Epibacterial communities on macroalgae

Seaweeds are marine macroalgae found throughout the world’s oceans and seas. They can be delicate and small as Desmarestia or strong and large such as in kelp forests. In ecological terms, they are a fundamental part of coastal benthic ecosystems, providing food and refuge to many forms of life and contributing largely to overall photosynthesis. None are known to be poisonous and many are edible and some even considered as great delicacies. Several have industrial applications in cosmetics and food industries, and some can be used as fertilizers. More than 2 billion years of existence has allowed the evolution of close interactions with microorganisms like bacteria, fungi, microalgae and protozoa. Their surfaces are colonized by a diverse epiphytic bacterial community, mainly composed by Bacteroidetes and Proteobacteria (especially Alphaproteobacteria). Bacteria are dominant among the primary colonizers of algae to which contributes the heterogeneous chemical nature of their exudates and the different physical characteristics of substrates. Since the pioneer studies of Provasoli and Pintner in the sixties, the association of some seaweeds and bacteria was understood to be obligatory. Recent molecular developments made it possible to begin to unveil these still largely unexplored complex and highly dynamic communities. In recent years, information regarding the composition of bacterial communities on marine algae has begun to be obtained, as well as on temporal variability and interaction with algal hosts. Bacteria receive good protection and “fixed carbon meals”. Seaweeds receive vitamins, inorganic nutrients like fixed nitrogen, and growth regulators. Bacteria produce molecules like thallusin which is essential for normal ulvacean morphology. A substantial number of bacterial taxa have thus far been isolated from algal sources, however, only very few seaweeds out of the about ten thousand known species (1500 green, 1800 brown and 6500 red) have thus far been analyzed.

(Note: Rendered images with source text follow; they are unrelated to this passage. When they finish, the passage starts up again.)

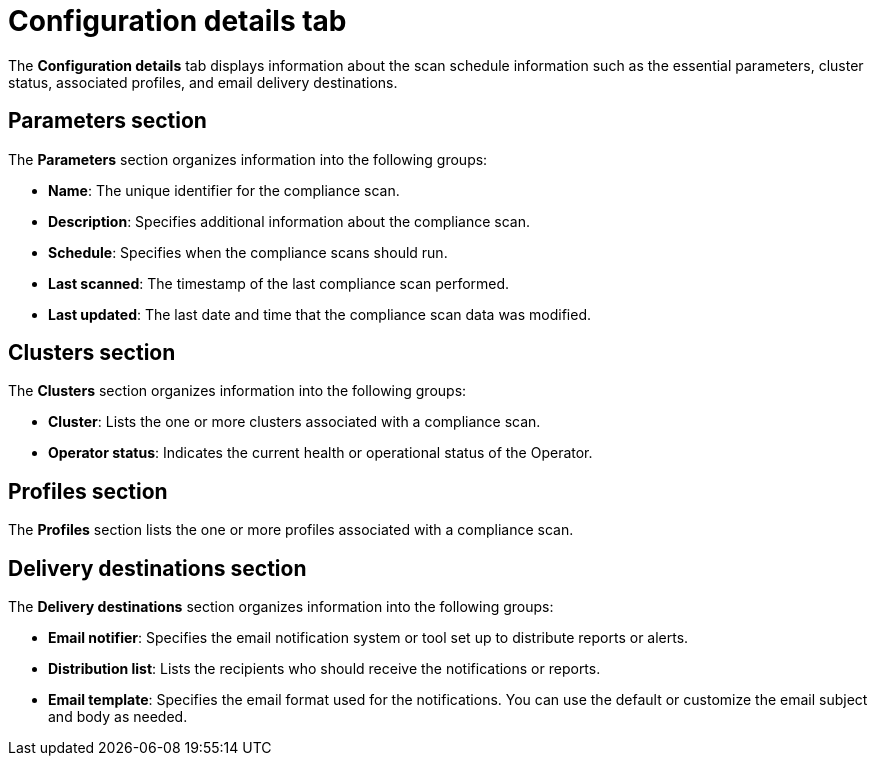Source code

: // Module included in the following assemblies:
//
// * operating/manage-compliance/scheduling-compliance-scans-and-assessing-profile-compliance.adoc

:_mod-docs-content-type: CONCEPT
[id="configuration-details-tab_{context}"]
= Configuration details tab

The *Configuration details* tab displays information about the scan schedule information such as the essential parameters, cluster status, associated profiles, and email delivery destinations.

== Parameters section

The *Parameters* section organizes information into the following groups:

* *Name*: The unique identifier for the compliance scan.
* *Description*: Specifies additional information about the compliance scan.
* *Schedule*: Specifies when the compliance scans should run.
* *Last scanned*: The timestamp of the last compliance scan performed.
* *Last updated*: The last date and time that the compliance scan data was modified.

== Clusters section

The *Clusters* section organizes information into the following groups:

* *Cluster*: Lists the one or more clusters associated with a compliance scan.
* *Operator status*: Indicates the current health or operational status of the Operator.

== Profiles section

The *Profiles* section lists the one or more profiles associated with a compliance scan.

== Delivery destinations section

The *Delivery destinations* section organizes information into the following groups:

* *Email notifier*: Specifies the email notification system or tool set up to distribute reports or alerts. 
* *Distribution list*: Lists the recipients who should receive the notifications or reports.
* *Email template*: Specifies the email format used for the notifications. You can use the default or customize the email subject and body as needed.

By applying new technological methodologies and 'omics approaches, a better understanding will be achieved regarding (1) the symbiotic, pathological and opportunistic interactions between seaweeds and bacteria, (2) the biotic and abiotic factors that modulate the interactions within these communities, and (3) the underlying driving forces of temporal and geographical variation. In this Research Topic, we aim to focus on this poorly understood and virtually undescribed microbial world.